Un calligramme créé par un utilisateur du site de l’étude. Il possède la forme du virus Covid-19 et parle de cette période de pandémie et de confusion sur les mesures à adopter. Crédits : 2023 The Author(s). Published by Informa UK Limited, trading as Taylor & Francis Group
Un boost de créativité
81% des participants à l’étude et ayant lu ou posté un poème ont déclaré que cette initiative leur a donné un boost de créativité et de motivation. « Cette étude montre que la créativité, associée à la possibilité d’une explication et d’une discussion saines et encourageantes, peut aider les gens à supporter des moments et des circonstances difficiles en leur offrant des moyens de donner un sens à leur expérience« , relate le professeur Caleshu.
Le site « Poetry and Covid » a enregistré, durant l’année de sa création, plus de 600 écrivains, et plus de 100.000 visiteurs venant de 125 pays différents, ce qui est un succès tout à fait « inattendu » pour les auteurs de l’étude. Les poèmes sont parfois courts, parfois longs, parfois sous forme de calligramme (un poème sous forme de dessin), mais tous sont publiés dans le but d’extérioriser les sentiments, comme le montre ce poème provenant du site :
At night we peer at silhouettes
Of people we have never met,
And wonder if they are alone,
Imprisoned.

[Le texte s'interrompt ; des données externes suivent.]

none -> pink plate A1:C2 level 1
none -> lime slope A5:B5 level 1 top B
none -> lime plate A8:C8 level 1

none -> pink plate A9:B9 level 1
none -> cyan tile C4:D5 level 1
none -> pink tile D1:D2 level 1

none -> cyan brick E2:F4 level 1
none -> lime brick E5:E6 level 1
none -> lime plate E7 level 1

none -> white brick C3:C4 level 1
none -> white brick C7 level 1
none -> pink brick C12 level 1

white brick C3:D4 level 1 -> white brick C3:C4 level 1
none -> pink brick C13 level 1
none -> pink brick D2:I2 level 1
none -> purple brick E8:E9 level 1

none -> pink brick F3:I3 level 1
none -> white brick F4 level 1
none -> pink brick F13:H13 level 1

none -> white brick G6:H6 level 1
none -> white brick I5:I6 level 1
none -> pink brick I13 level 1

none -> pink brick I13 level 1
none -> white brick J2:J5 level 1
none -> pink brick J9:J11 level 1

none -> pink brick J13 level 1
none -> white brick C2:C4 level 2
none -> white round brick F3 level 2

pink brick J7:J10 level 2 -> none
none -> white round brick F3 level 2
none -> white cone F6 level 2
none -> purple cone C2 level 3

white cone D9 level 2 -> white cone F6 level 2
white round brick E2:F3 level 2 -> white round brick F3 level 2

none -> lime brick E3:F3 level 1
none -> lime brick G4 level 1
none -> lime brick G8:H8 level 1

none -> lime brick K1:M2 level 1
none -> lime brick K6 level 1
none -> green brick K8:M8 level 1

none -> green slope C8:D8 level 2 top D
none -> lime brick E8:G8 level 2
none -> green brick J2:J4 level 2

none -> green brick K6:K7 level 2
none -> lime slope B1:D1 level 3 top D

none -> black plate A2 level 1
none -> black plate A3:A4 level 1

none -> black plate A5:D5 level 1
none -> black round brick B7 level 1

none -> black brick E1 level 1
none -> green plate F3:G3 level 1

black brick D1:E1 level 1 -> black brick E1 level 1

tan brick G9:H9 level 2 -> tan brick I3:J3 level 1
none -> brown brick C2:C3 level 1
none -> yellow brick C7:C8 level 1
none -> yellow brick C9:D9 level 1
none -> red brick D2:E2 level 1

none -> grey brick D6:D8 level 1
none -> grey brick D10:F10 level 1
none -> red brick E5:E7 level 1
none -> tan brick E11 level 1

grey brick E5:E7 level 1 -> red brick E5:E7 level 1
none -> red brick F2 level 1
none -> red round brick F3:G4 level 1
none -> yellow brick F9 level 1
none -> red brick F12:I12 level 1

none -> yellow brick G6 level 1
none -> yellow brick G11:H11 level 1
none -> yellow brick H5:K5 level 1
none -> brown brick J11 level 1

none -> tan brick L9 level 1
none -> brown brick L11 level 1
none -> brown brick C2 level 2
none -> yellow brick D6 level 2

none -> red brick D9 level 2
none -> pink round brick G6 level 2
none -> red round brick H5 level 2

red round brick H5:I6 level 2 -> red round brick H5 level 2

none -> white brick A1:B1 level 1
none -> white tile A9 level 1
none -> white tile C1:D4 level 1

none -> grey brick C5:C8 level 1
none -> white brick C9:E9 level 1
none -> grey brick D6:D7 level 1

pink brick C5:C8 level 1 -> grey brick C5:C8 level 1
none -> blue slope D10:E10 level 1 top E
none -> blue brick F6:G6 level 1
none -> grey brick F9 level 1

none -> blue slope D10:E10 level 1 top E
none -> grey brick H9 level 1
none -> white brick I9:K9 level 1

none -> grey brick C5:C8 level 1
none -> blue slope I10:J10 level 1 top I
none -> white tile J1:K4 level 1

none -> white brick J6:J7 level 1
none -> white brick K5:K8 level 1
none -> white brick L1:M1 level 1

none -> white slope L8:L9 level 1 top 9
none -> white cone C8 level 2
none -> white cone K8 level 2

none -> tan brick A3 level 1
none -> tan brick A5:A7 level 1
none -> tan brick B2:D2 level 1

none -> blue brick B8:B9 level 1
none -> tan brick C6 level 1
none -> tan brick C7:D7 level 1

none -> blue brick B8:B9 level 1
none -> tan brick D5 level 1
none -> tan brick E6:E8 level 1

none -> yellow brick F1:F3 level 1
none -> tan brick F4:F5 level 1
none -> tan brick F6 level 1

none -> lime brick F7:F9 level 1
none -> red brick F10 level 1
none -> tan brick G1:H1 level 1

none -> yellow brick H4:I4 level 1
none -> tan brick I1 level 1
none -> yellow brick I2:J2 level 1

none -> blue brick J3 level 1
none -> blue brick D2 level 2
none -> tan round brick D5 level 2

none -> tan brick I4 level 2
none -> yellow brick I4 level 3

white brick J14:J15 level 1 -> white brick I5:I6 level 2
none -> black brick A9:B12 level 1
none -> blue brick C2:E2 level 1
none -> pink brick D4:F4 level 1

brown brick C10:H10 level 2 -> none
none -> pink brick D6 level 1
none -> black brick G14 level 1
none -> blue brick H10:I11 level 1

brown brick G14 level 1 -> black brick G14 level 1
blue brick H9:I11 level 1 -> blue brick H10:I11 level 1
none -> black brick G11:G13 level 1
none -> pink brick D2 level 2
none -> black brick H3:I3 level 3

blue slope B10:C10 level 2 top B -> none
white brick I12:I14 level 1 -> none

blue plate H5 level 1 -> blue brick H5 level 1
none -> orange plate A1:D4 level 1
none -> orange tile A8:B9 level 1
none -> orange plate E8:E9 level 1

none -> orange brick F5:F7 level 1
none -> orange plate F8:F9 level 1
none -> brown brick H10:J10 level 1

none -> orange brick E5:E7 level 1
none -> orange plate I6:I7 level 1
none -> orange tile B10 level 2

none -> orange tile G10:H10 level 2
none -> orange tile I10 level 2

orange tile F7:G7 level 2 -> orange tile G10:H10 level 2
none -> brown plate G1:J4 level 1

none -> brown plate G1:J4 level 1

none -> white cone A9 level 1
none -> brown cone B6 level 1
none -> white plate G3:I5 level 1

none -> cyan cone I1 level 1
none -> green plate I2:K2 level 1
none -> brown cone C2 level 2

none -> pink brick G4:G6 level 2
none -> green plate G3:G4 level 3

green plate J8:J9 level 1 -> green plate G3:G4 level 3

Caged within their homes.
(Traduction : La nuit, nous observons les silhouettes
De personnes que nous n’avons jamais rencontrées,
et nous nous demandons s’ils sont seuls,
emprisonnées. En cage dans leur maison.)
« Il est également probable que d’autres modes d’écriture créative et expressive – qui permettent d’essayer de trouver les mots justes pour décrire une expérience ou une circonstance, puis de les partager réciproquement – puissent avoir un effet positif sur la santé des gens d’une manière similaire. Les arts au sens large, y compris les arts visuels et les arts du spectacle, ont probablement un potentiel comparable », conclut le co-auteur Rory Waterman, professeur associé de littérature moderne et contemporaine à l’université de Nottingham Trent.